··· Data for this task ···

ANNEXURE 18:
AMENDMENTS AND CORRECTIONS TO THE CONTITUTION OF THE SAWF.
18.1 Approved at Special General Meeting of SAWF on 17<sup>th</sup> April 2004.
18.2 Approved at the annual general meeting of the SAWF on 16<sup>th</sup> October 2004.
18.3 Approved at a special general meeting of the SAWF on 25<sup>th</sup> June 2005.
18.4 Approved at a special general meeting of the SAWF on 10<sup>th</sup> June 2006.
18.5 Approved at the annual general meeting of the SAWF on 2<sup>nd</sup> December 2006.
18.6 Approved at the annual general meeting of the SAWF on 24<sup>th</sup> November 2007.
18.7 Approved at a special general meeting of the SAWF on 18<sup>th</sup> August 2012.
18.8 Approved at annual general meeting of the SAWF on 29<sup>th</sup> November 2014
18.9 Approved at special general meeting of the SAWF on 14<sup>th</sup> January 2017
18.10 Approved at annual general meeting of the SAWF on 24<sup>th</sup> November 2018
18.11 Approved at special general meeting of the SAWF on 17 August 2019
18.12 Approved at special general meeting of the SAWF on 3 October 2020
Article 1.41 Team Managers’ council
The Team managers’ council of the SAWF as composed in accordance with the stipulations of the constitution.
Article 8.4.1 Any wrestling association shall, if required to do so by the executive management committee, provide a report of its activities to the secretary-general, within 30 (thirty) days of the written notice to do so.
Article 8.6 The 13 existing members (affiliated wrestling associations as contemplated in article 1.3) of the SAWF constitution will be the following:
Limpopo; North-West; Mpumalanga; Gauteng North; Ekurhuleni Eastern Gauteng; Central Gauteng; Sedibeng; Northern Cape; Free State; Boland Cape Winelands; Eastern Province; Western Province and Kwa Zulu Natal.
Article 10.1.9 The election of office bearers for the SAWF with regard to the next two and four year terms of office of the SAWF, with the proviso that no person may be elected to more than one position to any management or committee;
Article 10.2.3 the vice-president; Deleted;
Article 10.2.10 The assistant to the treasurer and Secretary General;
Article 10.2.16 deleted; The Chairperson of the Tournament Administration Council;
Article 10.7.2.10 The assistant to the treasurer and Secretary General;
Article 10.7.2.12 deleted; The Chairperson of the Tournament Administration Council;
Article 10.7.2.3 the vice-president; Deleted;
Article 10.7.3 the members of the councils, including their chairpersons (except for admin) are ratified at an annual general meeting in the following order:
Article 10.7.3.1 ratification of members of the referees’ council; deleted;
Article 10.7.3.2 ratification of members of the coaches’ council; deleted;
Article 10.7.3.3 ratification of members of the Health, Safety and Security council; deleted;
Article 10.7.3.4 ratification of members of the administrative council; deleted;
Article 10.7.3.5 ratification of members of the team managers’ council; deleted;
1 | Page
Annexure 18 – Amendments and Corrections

···

• Task brief
Write out the records exactly, starting at the first line and stopping after the line that contains "18.2 Approved at".

• Answer box
ANNEXURE 18:
AMENDMENTS AND CORRECTIONS TO THE CONTITUTION OF THE SAWF.
18.1 Approved at Special General Meeting of SAWF on 17<sup>th</sup> April 2004.
18.2 Approved at the annual general meeting of the SAWF on 16<sup>th</sup> October 2004.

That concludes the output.